Ручка, деревянная, тонкая, переломилась с сухим хрустом, так бешено сжали ее пальцы лейтенанта.
Сержант тронул за плечо фашиста. Но тот замотал головой и подогнул колени. Опуститься на пол он не успел: конвойные подхватили его под локти. Он прохрипел:
— Господин майор... на коленях прошу... Именем вашей матери... Или ее светлой памятью...
Конвойные двинулись. Сжатый крепкими их руками, приседая, цепляясь ногами за выщербы половиц, фашист поволокся к двери. Когда она закрылась, майор обернулся к Коробову.
— Чистой породы фашист, — брезгливо сказал капитан. — Зверь, а как до шкуры дело дойдет... Когда Гитлера поймаем, он тоже будет, так вот, в ногах валяться и выть.
Майор кивнул.
— Этот из коренных наци, можно поручиться... Недаром он документы порвал. Два железных креста он отстегнул перед вылетом: петельки на мундире заметили?
Он вернулся к столу.
— Как фамилия радистки, товарищ Коробов?
— Клара Менгден, — сказал просматривавший принесенные Андронниковым бумаги лейтенант. — На самом бомбардировщике ничего стоящего не обнаружено, капитан?
— Фотокамера и борт-журнал целы, — ответил Андронников. — И еще (он усмехнулся) — собачка деревянная.

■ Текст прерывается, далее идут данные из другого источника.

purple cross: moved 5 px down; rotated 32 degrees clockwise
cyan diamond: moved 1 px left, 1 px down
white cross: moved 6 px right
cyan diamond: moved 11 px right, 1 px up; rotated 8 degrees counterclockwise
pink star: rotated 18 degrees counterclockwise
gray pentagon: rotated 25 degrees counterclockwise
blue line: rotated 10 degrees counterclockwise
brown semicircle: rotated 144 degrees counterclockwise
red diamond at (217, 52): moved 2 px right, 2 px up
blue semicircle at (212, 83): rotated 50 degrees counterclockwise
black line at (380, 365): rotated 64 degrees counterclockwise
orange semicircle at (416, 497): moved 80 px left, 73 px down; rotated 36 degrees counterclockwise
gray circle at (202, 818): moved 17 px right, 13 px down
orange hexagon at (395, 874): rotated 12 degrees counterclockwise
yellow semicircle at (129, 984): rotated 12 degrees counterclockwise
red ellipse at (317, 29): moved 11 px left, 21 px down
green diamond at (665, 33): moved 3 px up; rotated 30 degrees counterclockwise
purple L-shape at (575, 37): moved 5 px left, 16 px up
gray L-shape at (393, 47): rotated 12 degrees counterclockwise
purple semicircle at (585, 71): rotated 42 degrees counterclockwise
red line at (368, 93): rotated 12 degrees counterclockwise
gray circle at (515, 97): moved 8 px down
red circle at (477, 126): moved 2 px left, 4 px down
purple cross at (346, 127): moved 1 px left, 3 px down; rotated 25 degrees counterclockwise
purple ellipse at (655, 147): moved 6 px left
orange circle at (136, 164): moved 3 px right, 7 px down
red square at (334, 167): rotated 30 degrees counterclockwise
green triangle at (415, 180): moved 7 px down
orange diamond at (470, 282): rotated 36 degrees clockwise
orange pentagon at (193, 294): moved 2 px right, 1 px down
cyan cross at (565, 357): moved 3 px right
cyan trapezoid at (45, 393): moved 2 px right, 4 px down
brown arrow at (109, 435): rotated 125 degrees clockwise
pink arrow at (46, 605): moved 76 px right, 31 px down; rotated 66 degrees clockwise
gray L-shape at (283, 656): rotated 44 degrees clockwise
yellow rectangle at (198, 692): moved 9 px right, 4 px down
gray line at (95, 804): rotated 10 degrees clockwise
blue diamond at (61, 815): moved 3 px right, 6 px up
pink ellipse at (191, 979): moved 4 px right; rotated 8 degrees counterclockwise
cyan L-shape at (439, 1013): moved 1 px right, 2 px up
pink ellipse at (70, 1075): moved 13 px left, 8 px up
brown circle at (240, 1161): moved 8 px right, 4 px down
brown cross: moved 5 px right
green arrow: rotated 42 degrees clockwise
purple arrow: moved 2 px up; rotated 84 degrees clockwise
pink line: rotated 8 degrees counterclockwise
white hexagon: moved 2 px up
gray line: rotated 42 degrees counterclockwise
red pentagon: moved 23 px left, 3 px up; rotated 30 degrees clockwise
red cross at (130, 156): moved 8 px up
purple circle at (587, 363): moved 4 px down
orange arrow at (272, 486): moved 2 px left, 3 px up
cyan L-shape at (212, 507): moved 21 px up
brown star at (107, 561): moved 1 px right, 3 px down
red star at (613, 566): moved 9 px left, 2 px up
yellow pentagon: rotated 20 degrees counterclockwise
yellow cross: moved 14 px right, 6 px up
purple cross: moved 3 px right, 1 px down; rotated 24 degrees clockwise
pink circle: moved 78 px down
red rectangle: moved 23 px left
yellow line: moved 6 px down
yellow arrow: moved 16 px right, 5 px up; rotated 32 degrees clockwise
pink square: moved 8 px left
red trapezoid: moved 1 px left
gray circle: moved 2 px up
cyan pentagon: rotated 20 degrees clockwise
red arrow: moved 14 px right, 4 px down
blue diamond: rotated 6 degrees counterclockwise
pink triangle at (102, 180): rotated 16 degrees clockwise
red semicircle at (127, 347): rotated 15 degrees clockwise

Они берут на самолет деревянных собачек игрушечных, на счастье...
— А на убитых?
— У полковника — ничего, кроме бумажника: довольно крупная сумма денег. На трех остальных трупах — тоже бумажники, кошельки... всякая карманная утварь, словом. Радиостанция повреждена, но я отметил, на всякий случай: последний разговор шел на волне 110.
— А в бумагах Менгден? Это что за пачка?
— Личные письма, — сказал лейтенант. — Мамаша у нее, очевидно, с характером: настойчиво требует присылки украинского сала и яиц... А в другом письме ехидно упоминает о каком-то Матиасе из Зебака, который прислал теще ботинки из Белграда, а жене — уйму вещей... «невпример кое-кому». Очевидно — тонкий намек.